Dados divulgados pela revista Veja mostram que cerca de 59% da população brasileira está acima do peso, enquanto apenas 11% possui diagnóstico formal relacionado à obesidade ou sobrepeso. Já levantamento da Agência Brasil aponta que mais de nove milhões de brasileiros estavam obesos em 2024. O cenário reforça a necessidade de ampliar o debate sobre os fatores envolvidos no ganho de peso e na resistência ao emagrecimento.
Segundo a Dra. Mariana Leme, médica atuante nas áreas de saúde integrativa e longevidade, direcionada ao emagrecimento, saúde metabólica e performance feminina, o emagrecimento não deve ser analisado apenas sob a perspectiva do déficit calórico.
"Quando o organismo resiste à perda de peso, geralmente estamos lidando com adaptação metabólica e inflamação de baixo grau. O corpo pode entender o déficit calórico como uma ameaça à sobrevivência, reduzindo a taxa metabólica basal", explica.
De acordo com ela, fatores como resistência à insulina, excesso de cortisol e desequilíbrios na microbiota intestinal também podem favorecer o acúmulo de gordura e reduzir a eficiência do gasto energético. Essas alterações ainda podem influenciar diretamente a sensação de fome, aumentando episódios de compulsão alimentar e reduzindo a disposição física ao longo do dia.
A médica afirma que o corpo costuma apresentar sinais importantes de desequilíbrio metabólico antes mesmo de alterações significativas em exames laboratoriais. Entre os principais sintomas estão fadiga persistente, queda de cabelo, alterações menstruais, aumento da gordura abdominal, desejo frequente por doces e distensão abdominal. A dificuldade para perder peso, mesmo em dietas restritivas, também pode indicar desequilíbrios metabólicos ou hormonais.

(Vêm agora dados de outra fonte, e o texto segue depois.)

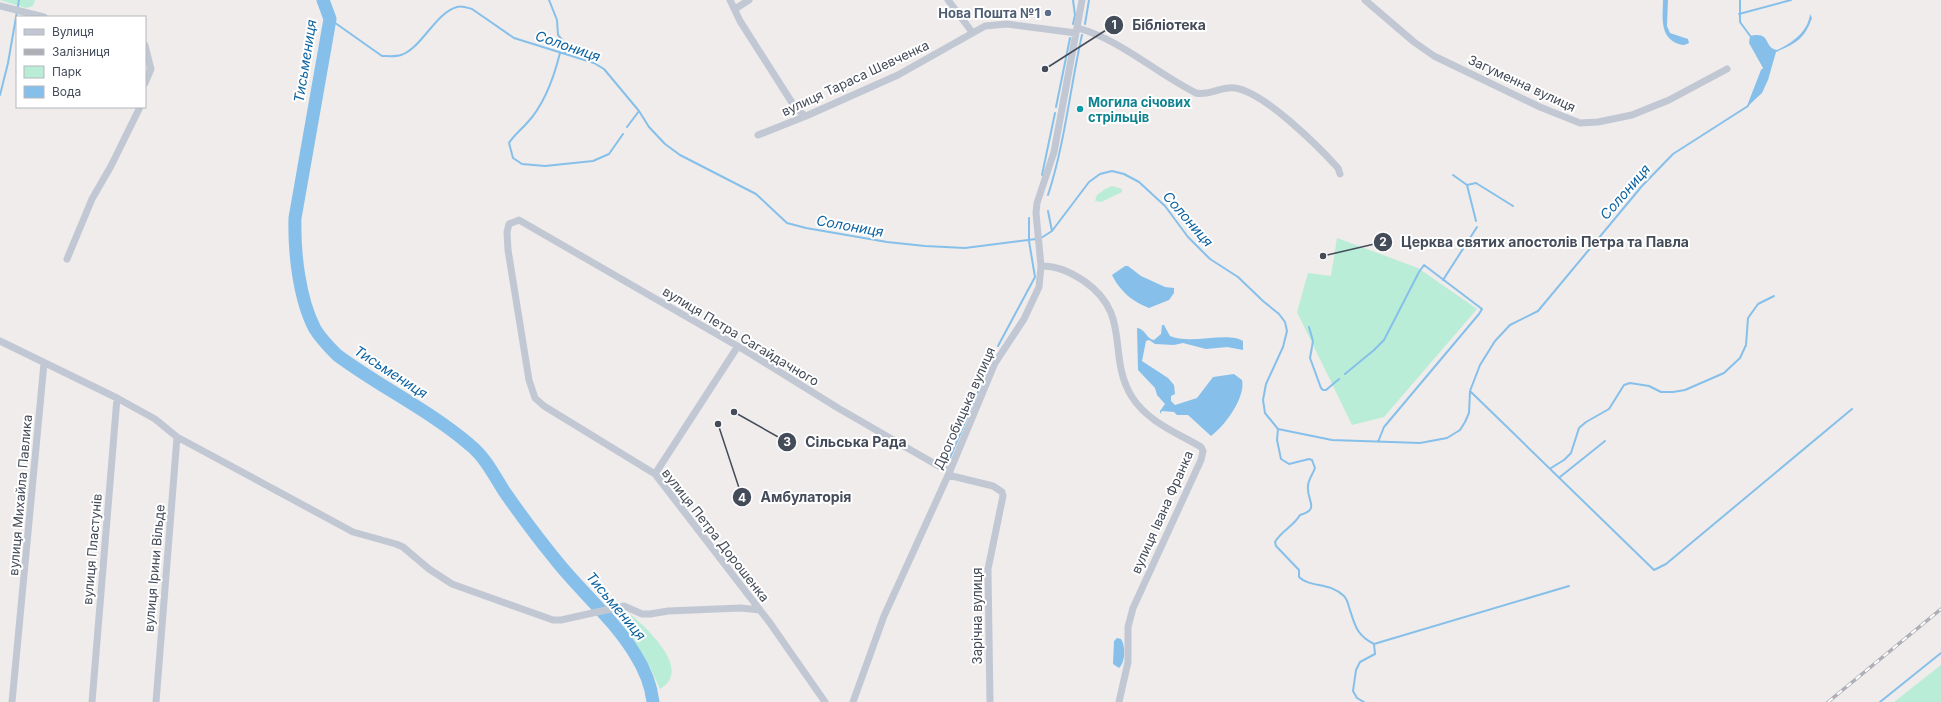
<svg xmlns="http://www.w3.org/2000/svg" width="1941" height="702" font-family="Inter,sans-serif">
<style>
.green{fill:#b9edd8}
.water{fill:#86c0ea}
.lines{fill:none;stroke-linecap:round;stroke-linejoin:round}
.stream{stroke:#86c0ea;stroke-width:2}
.river{stroke:#86c0ea;stroke-width:13}
.minor{stroke:#c2c8d3;stroke-width:7}
.rail-casing{stroke:#aeafb6;stroke-width:3.5}
.rail{stroke:#fff;stroke-width:2;stroke-dasharray:6;stroke-linecap:butt}
.service-dot{fill:#5c6f8a;stroke:#fff;stroke-width:1.5}
.culture-dot{fill:#0f9aa8;stroke:#fff;stroke-width:1.5}
.labels{text-anchor:middle;stroke-width:4;stroke-linejoin:round;paint-order:stroke}
.service-label{font-size:13px;font-weight:bold;fill:#4e5e75;stroke:#fff;text-anchor:end}
.street-label{font-size:13px;fill:#444b59;stroke:#fff}
.culture-label{font-size:13px;font-weight:bold;fill:#0d838f;stroke:#fff;text-anchor:start}
.water-label{font-size:14px;font-style:italic;fill:#0e64a2;stroke:#fff}
.leader{fill:none;stroke:#444b59;stroke-width:1.5}
.callout-dot{fill:#444b59;stroke:#fff;stroke-width:1.5}
.mark-label{font-size:12px;text-anchor:middle;font-weight:bold;fill:#fff}
.callout-label{font-size:14px;text-anchor:middle;font-weight:bold;fill:#444b59;stroke:#fff;stroke-width:4;stroke-linejoin:round;paint-order:stroke}
</style>
<rect width="100%" height="100%" fill="#efeceb"/>
<path class="green" d="M0,0H35L33,6L26,8Z
M1112,186L1122,189V192L1101,202L1095,201L1097,195L1105,189Z
M1337,238L1418,268L1477,309L1384,417L1352,425L1297,312L1308,273L1331,276Z
M630,614C647,628 693,670 660,689L650,667L619,619Z
M1941,665V702H1894Z"/>
<path class="water" d="M319,0H329L335,14L327,41V19Z
M1663,0H1668L1667,26L1670,33L1688,39L1689,43C1684,46 1681,45 1676,43C1659,35 1663,15 1663,0Z
M1810,14L1812,18C1804,40 1796,43 1776,52L1768,80L1762,93L1748,106L1763,68L1749,43L1750,36C1772,31 1763,48 1777,50C1792,43 1808,32 1810,14Z
M1125,266H1128L1141,276L1165,287L1174,288V293L1169,300L1149,308C1133,302 1121,292 1113,277L1112,275Z
M1162,325H1164L1170,336C1190,345 1228,331 1243,341V350L1227,347L1206,349L1183,343L1174,345L1155,344L1149,340L1146,341L1142,361L1168,378L1174,385L1175,394L1171,396V401L1175,405L1197,398L1213,377L1234,374L1242,380C1246,397 1225,426 1211,436L1188,415H1177L1174,412L1162,411L1160,414V411L1165,404L1157,395L1155,388L1138,370L1137,328C1146,329 1146,339 1154,340L1161,334Z
M1117,638L1121,639C1126,646 1125,663 1119,668L1113,664L1114,641Z"/>
<g class="lines">
<path class="stream" d="M549,0L557,20L558,35L565,43V54
M1073,0L1075,15L1073,24
M1740,0V22L1751,37
M1739,14L1791,0
M331,20L382,56C388,56 395,57 401,55C422,48 435,13 457,7C462,5 468,8 472,9L514,38L594,63L604,69L639,111L649,127L665,144L680,155L756,194L787,223L806,228L887,242L925,246L965,248L1036,239
M1085,24L1089,0
M560,53C554,77 545,104 527,123C521,130 514,135 509,143L513,158L522,164L545,166L593,161L609,154L623,134
M0,95L8,63L19,0
M1056,107L1070,38
M627,127L639,111
M1042,175L1055,113
M1453,175L1467,185L1476,221
M1467,185L1476,183L1513,206
M1048,195C1065,143 1070,88 1082,35
M1048,211L1052,231
M1041,238L1052,231L1089,182L1100,174L1112,171L1124,174L1139,182L1165,206L1188,237L1210,259L1238,277L1263,301L1279,314L1285,322L1287,331L1283,347L1266,384L1263,400L1265,413L1278,429L1332,440L1420,443L1447,438L1460,430L1465,422L1469,413L1470,391L1480,365L1495,341L1510,325L1538,311L1642,186L1673,154L1748,106L1762,70
M1443,280L1477,227
M1309,327L1313,341L1310,358L1321,388L1323,390H1326L1339,379
M998,346L1035,277L1029,241V218
M1345,374L1374,350L1384,340L1419,272L1424,265L1482,309L1479,314L1384,427L1378,442
M1470,391L1654,570L1666,564L1852,409
M1278,429L1277,440L1281,459L1289,464L1309,459L1312,460L1315,468C1313,474 1308,480 1308,486C1306,500 1321,509 1300,515C1294,526 1281,531 1275,542L1276,546L1299,570V577C1310,588 1330,582 1344,596C1347,599 1348,603 1349,607C1355,625 1356,635 1374,644L1375,654L1360,662L1356,670L1353,691L1357,698L1364,702
M949,460L994,354
M1551,468L1564,460L1571,453L1579,428L1586,422L1609,409L1624,385L1630,383L1649,386L1661,392H1673L1685,390L1724,373L1740,358L1746,345L1748,318L1758,304L1774,296
M1560,477L1605,441
M1374,644L1569,586
M1880,702L1941,653"/>
<path class="river" d="M323,0L330,19L295,218C294,251 299,299 315,329C321,339 329,347 337,355C380,387 429,410 470,445C485,457 494,475 504,491C520,514 537,537 555,559C580,591 614,619 635,654C644,668 651,685 653,702"/>
<path class="minor" d="M730,0L740,21L796,109L806,116
M948,0L972,32
M1365,0L1414,42L1434,56L1540,107L1580,123L1598,122L1632,115L1669,100L1727,69
M0,6L44,17
M735,9L749,0
M1078,28C1123,41 1154,72 1196,93C1210,96 1221,86 1235,88C1264,92 1318,146 1338,168L1340,174
M145,45L151,69L145,83
M758,135L806,116L898,75L985,26L1007,24L1076,33
M67,259L92,199L111,166L140,107
M1041,266C1058,266 1070,272 1084,281C1133,315 1106,355 1132,397C1147,421 1177,433 1201,447L1203,451L1201,460L1133,608L1128,627V662L1119,702
M0,341L117,398L155,419L177,437L192,445L353,532L396,544L403,547L429,569L452,584L553,620H561L624,606L642,614H650L668,611L741,608L760,610
M655,474L738,346
M948,475L993,486L1002,492L1003,496L988,569L990,702
M12,702L44,363
M92,702L117,398
M156,702L177,437
M825,702L770,623L655,474L544,406L535,398L529,380L508,250L507,232L509,224L519,220L746,351L838,408L935,464L950,471
M853,702L884,616L950,471L995,363L1024,319L1039,287L1041,266L1036,213L1037,203L1054,152L1082,0"/>
<defs>
<path id="rail" d="M1828,702L1941,609"/>
</defs>
<use href="#rail" class="rail-casing"/>
<use href="#rail" class="rail"/>
</g>
<circle class="service-dot" cx="1048" cy="13" r="4"/>
<circle class="culture-dot" cx="1080" cy="109" r="4"/>
<g class="labels">
<g class="service-label">
<text x="1040" y="18">Нова Пошта №1</text>
</g>
<g class="street-label">
<text transform="translate(855 78) rotate(-25)" y="5">вулиця Тараса Шевченка</text>
<text transform="translate(1522 83) rotate(25)" y="5">Загуменна вулиця</text>
<text transform="translate(741 336) rotate(31)" y="5">вулиця Петра Сагайдачного</text>
<text transform="translate(964 408) rotate(-66)" y="5">Дрогобицька вулиця</text>
<text transform="translate(20 495) rotate(-85)" y="5">вулиця Михайла Павлика</text>
<text transform="translate(1162 512) rotate(-66)" y="5">вулиця Івана Франка</text>
<text transform="translate(716 535) rotate(52)" y="5">вулиця Петра Дорошенка</text>
<text transform="translate(92 549) rotate(-85)" y="5">вулиця Пластунів</text>
<text transform="translate(154 568) rotate(-85)" y="5">вулиця Ірини Вільде</text>
<text transform="translate(977 616) rotate(-90)" y="5">Зарічна вулиця</text>
</g>
<g class="culture-label">
<text x="1088" y="107">Могила січових<tspan x="1088" dy="15">стрільців</tspan></text>
</g>
<g class="water-label">
<text transform="translate(568 46) rotate(19)" y="5">Солониця</text>
<text transform="translate(305 61) rotate(-81)" y="5">Тисьмениця</text>
<text transform="translate(1625 192) rotate(-49)" y="5">Солониця</text>
<text transform="translate(1188 219) rotate(49)" y="5">Солониця</text>
<text transform="translate(850 226) rotate(10)" y="5">Солониця</text>
<text transform="translate(391 372) rotate(33)" y="5">Тисьмениця</text>
<text transform="translate(616 606) rotate(50)" y="5">Тисьмениця</text>
</g>
</g>
<path class="leader" d="M1045 69L1114 25M1323 256L1383 242M734 412L787 442M718 424L742 497"/>
<g class="callout-dot">
<circle cx="1045" cy="69" r="4"/>
<circle cx="1323" cy="256" r="4"/>
<circle cx="734" cy="412" r="4"/>
<circle cx="718" cy="424" r="4"/>
<circle cx="1114" cy="25" r="10"/>
<circle cx="1383" cy="242" r="10"/>
<circle cx="787" cy="442" r="10"/>
<circle cx="742" cy="497" r="10"/>
</g>
<g class="mark-label">
<text x="1114" y="29">1</text>
<text x="1383" y="246">2</text>
<text x="787" y="446">3</text>
<text x="742" y="502">4</text>
</g>
<g class="callout-label">
<text x="1169" y="30">Бібліотека</text>
<text x="1545" y="247">Церква святих апостолів Петра та Павла</text>
<text x="856" y="447">Сільська Рада</text>
<text x="806" y="502">Амбулаторія</text>
</g>
<rect x="16" y="16" width="130" height="92" fill="#ffffff" stroke="#b4b7bd"/>
<rect x="24" y="29" width="20" height="6" fill="#c2c8d3" stroke="#b4b7bd"/>
<text x="52" y="36" font-size="12" fill="#444b59">Вулиця</text>
<rect x="24" y="49" width="20" height="6" fill="#aeafb6" stroke="#b4b7bd"/>
<text x="52" y="56" font-size="12" fill="#444b59">Залізниця</text>
<rect x="24" y="66" width="20" height="12" fill="#b9edd8" stroke="#b4b7bd"/>
<text x="52" y="76" font-size="12" fill="#444b59">Парк</text>
<rect x="24" y="86" width="20" height="12" fill="#86c0ea" stroke="#b4b7bd"/>
<text x="52" y="96" font-size="12" fill="#444b59">Вода</text>
</svg>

Pesquisas científicas vêm investigando a relação entre metabolismo, obesidade e saúde hormonal. Um estudo publicado na plataforma PubMed Central analisa como fatores metabólicos e inflamatórios influenciam diretamente o controle de peso e a resistência ao emagrecimento. Outra pesquisa aborda os impactos das alterações hormonais no metabolismo e na composição corporal.
Nesse contexto, a avaliação clínica individualizada ganha ainda mais relevância. Segundo a Dra. Mariana Leme, a investigação deve considerar histórico familiar, qualidade do sono, níveis de estresse, perfil hormonal, saúde intestinal e possíveis deficiências nutricionais. "O objetivo é compreender por que aquele paciente específico não consegue emagrecer, em vez de aplicar protocolos padronizados", afirma.
A visão integrativa também tem sido apontada como uma estratégia complementar no acompanhamento do emagrecimento. A proposta consiste em analisar o paciente de forma ampla, considerando hábitos de vida, saúde mental, alimentação, sono e equilíbrio hormonal. Segundo especialistas, um tratamento personalizado pode favorecer maior adesão e resultados mais sustentáveis ao longo do tempo.
Conforme explica a Dra. Mariana Leme, tratamentos individualizados permitem ajustar desde a alimentação até estratégias medicamentosas e práticas de atividade física conforme as necessidades metabólicas de cada paciente. "Resultados sustentáveis acontecem quando o tratamento respeita a individualidade biológica e a rotina de cada pessoa", destaca.